The Bureau of Safety and Environmental Enforcement (BSEE) Hurricane Response Team is continuing to monitor offshore oil and gas operators in the Gulf of Mexico as they evacuate platforms and rigs in preparation for the northward movement of Hurricane Michael in the eastern Gulf today and tomorrow. The team works with offshore operators and other state and federal agencies until operations return to normal and the storm is no longer a threat to Gulf of Mexico oil and gas activities.
Based on data from offshore operator reports submitted as of 11:30 a.m. CDT today, personnel have been evacuated from a total of 75 production platforms, 10.9% of the 687 manned platforms in the Gulf of Mexico. Production platforms are the structures located offshore from which oil and natural gas are produced. Unlike drilling rigs which typically move from location to location, production facilities remain in the same location throughout a project’s duration.
Personnel have been evacuated from three rigs (non-dynamically positioned), equivalent to 13.6% of the 22 non-DP rigs of this type currently operating in the Gulf.
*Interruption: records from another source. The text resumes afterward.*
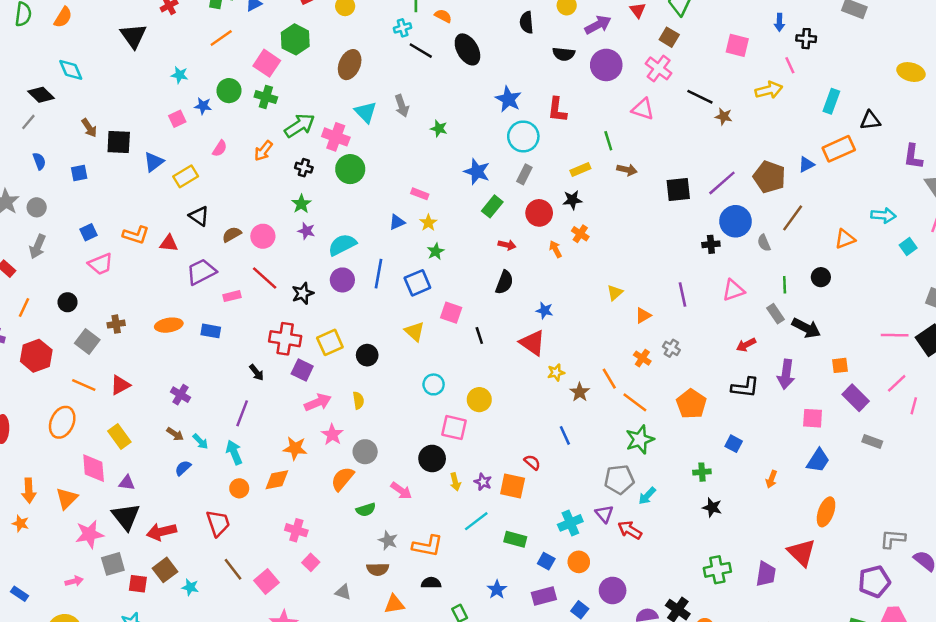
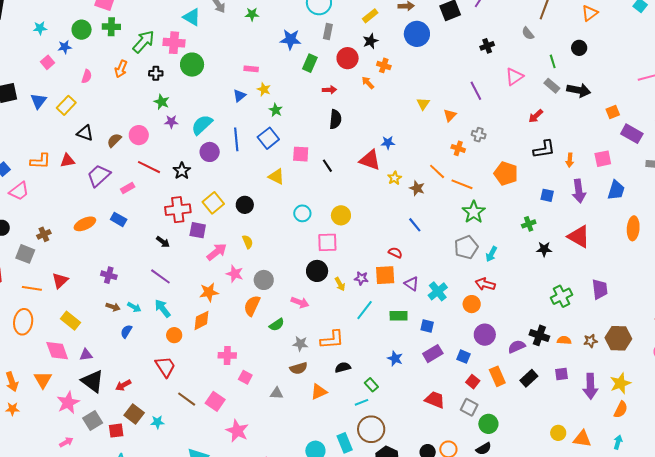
blue circle: (735, 221) -> (417, 34), moved
blue star: (544, 311) -> (388, 143), moved
blue rectangle: (211, 331) -> (119, 219), turned 35
purple arrow: (786, 374) -> (579, 191), moved
purple line: (242, 413) -> (160, 276), turned -60
orange arrow: (771, 479) -> (570, 160), moved
purple triangle: (604, 514) -> (411, 284), moved
red arrow: (161, 532) -> (123, 385), size x0.7
red triangle: (802, 553) -> (579, 237), moved
orange circle: (579, 562) -> (472, 304), moved

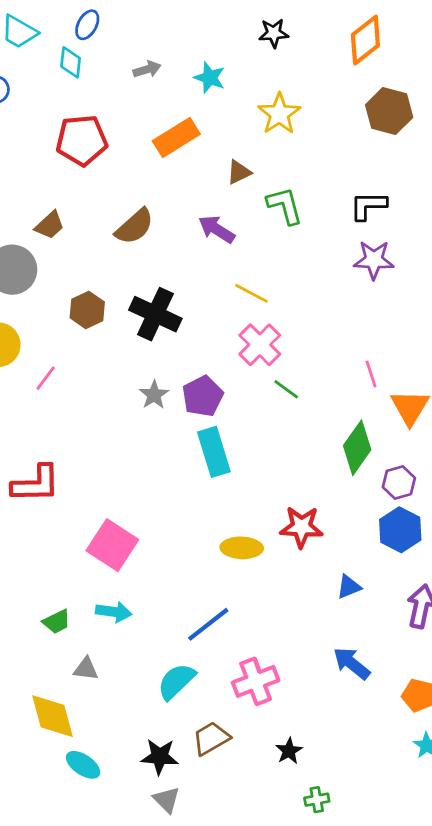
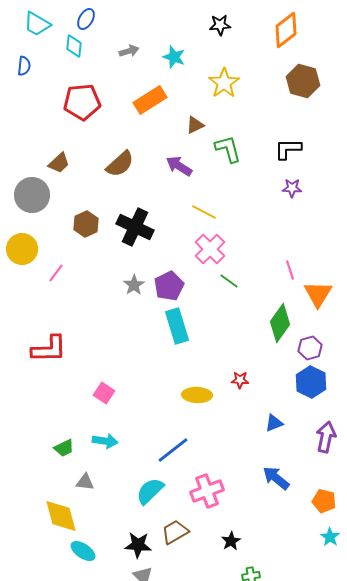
purple star: (374, 260) -> (292, 188), size x0.7
red star: (301, 527) -> (240, 380), size x0.6
pink square: (112, 545) -> (104, 393), size x0.6

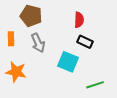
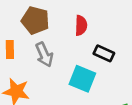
red semicircle: (79, 20) -> (81, 25), moved

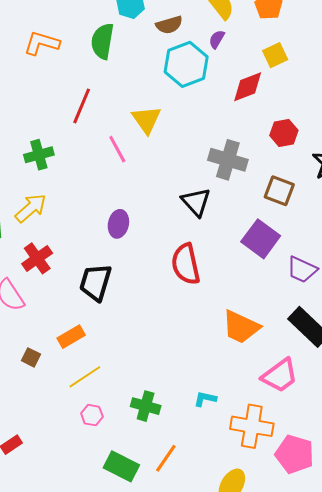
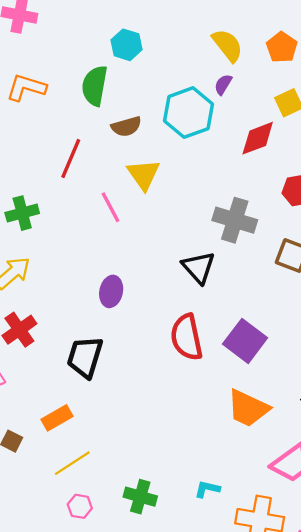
brown semicircle: (169, 25) -> (126, 127), moved
purple square: (261, 239) -> (245, 341), moved

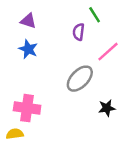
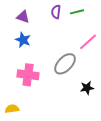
green line: (95, 15) -> (77, 12), turned -72
purple semicircle: (79, 32) -> (56, 12), moved
pink cross: (27, 108) -> (28, 75), moved

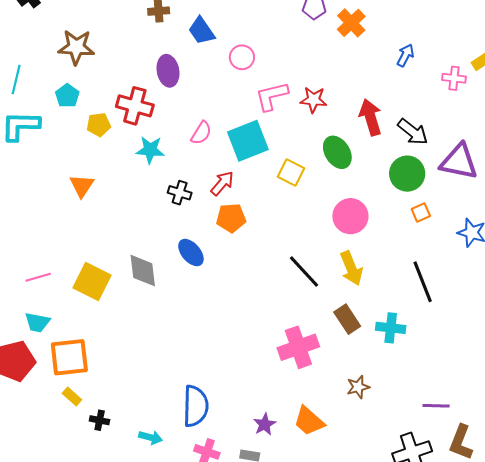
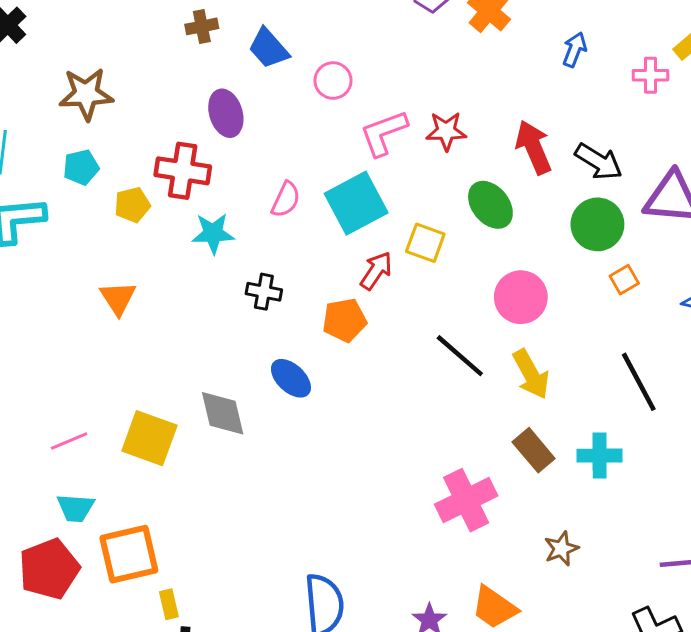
cyan pentagon: (67, 96) -> (81, 167), turned 30
red arrow: (222, 183) -> (376, 271), moved
black line: (304, 271) -> (460, 356), moved
yellow rectangle: (72, 397) -> (169, 604), moved, turned 42

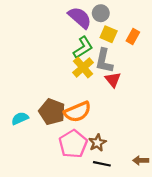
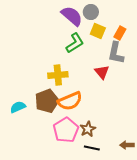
gray L-shape: (104, 61) -> (116, 53), moved
yellow cross: (83, 67) -> (58, 75), moved, turned 36
brown pentagon: (52, 112) -> (47, 101), turned 30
Rigs can include several types of offshore drilling facilities including jackup rigs, platform rigs, all submersibles and moored semisubmersibles.
A total of eight dynamically positioned rigs have moved off location out of the storm’s path as a precaution. This number represents 47.1% of the 17 rigs of this type currently operating in the Gulf. Dynamically positioned rigs maintain their location while conducting well operations by using thrusters and propellers, the rigs are not moored to the seafloor. Therefore, they can move off location in a relatively short time frame. Personnel remain on board and return to the location once the storm has passed.
As part of the evacuation process, personnel activate the applicable shut-in procedure, which can frequently be accomplished from a remote location. This involves closing the sub-surface safety valves located below the surface of the ocean floor to prevent the release of oil or gas. During previous hurricane seasons, the shut-in valves functioned 100% of the time, efficiently shutting in production from wells on the Outer Continental Shelf and protecting the marine and coastal environments. Shutting-in oil and gas production is a standard procedure conducted by industry for safety and environmental reasons.
From operator reports, it is estimated that approximately 39.5 percent of the current oil production in the Gulf of Mexico has been shut-in. It is also estimated that approximately 28.4 percent of the natural gas production in the Gulf of Mexico has been shut-in. The production percentages are calculated using information submitted by offshore operators in daily reports. Shut-in production information included in these reports is based on the amount of oil and gas the operator expected to produce that day. The shut-in production figures therefore are estimates, which BSEE compares to historical production reports to ensure the estimates follow a logical pattern.
After the hurricane has passed, facilities will be inspected. Once all standard checks have been completed, production from undamaged facilities will be brought back on line immediately. Facilities sustaining damage may take longer to bring back on line. BSEE will continue to update the evacuation and shut-in statistics at 1:00 p.m. CDT each day as appropriate.
This survey information is reflective of 27 companies’ reports as of 11:30 a.m. CDT Tuesday.